4 mm. C’est le cadeau de l’orage d’hier soir. C’est peu mais c’est déjà ça. A vrai dire, il en faudrait 20 fois plus pour que cela fasse davantage qu’humecter le sol qui meurt de soif depuis des mois.  Au pied du Jura vaudois, notre terre sablo-limoneuse est une passoire où l’eau s’évanouit comme par enchantement. Et nos réserves d’eau sont à sec. Depuis que la municipalité nous a interdit de puiser dans la fontaine l’eau de source qui coule en face de la maison, nous avons pourtant multiplié les citernes au jardin: un monstre en plastique de 5 m3, des cubes d’un mètre cube, des tonneaux de vin en chêne, des gros bidons noirs qui contenaient des olives. Nous avons disposé ces contenants issus de la récup’ aux endroits stratégiques, selon leur encombrement et leur esthétique: sous les gouttières du toit, au pied des serres, à côté du poulailler.

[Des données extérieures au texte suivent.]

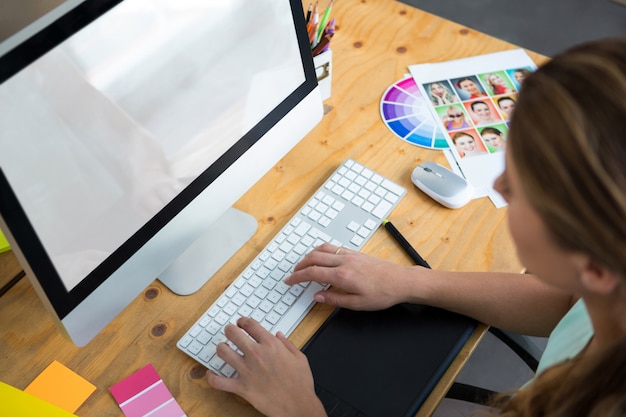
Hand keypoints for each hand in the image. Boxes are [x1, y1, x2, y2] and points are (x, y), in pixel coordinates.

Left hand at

Du haut jusqu’en bas du jardin, c’est le jeu des vases communicants. Depuis le printemps, Christian s’y adonne inlassablement. Une citerne se vide quand l’autre se remplit. Des robinets sont à sec quand d’autres coulent mollement. Il faut sans arrêt dévisser et revisser des embouts, déplacer ou rallonger des tuyaux. Un serpent d’une centaine de mètres est vautré dans la pente. Il remplit la citerne qui abreuve les volailles, le potager et les vivaces les plus précieuses. Nos annuelles sont élevées à la dure. Dans les serres, elles sont arrosées au compte-goutte, ailleurs ce sont les arrosoirs que l’on porte à bout de bras. Nous couvrons le sol du mieux possible, mais le mulch aussi vient à manquer car l’herbe, les orties et les consoudes ne poussent plus. Seul nos haies fruitièress’en sortent la tête haute, sans qu’il y ait eu besoin d’arroser les jeunes arbres qui croulent sous les fruits.

Il y a quelques jours, il a fallu se résoudre à prélever l’eau du réseau. L’idée nous déplaît car il nous paraît absurde d’arroser le jardin avec une eau contrôlée, remontée au village à grand renfort d’énergie électrique depuis les gorges de l’Orbe. Ce n’est pas une question d’argent mais de philosophie, dont Christian s’est fait l’écho en mai dernier dans un reportage d’ABE consacré à la récupération d’eau de pluie dans notre jardin. N’empêche. On vient quand même d’installer un sous-compteur pour l’eau du jardin. Il faut se faire une raison: le pluviomètre reflète désormais la triste réalité des étés sans eau.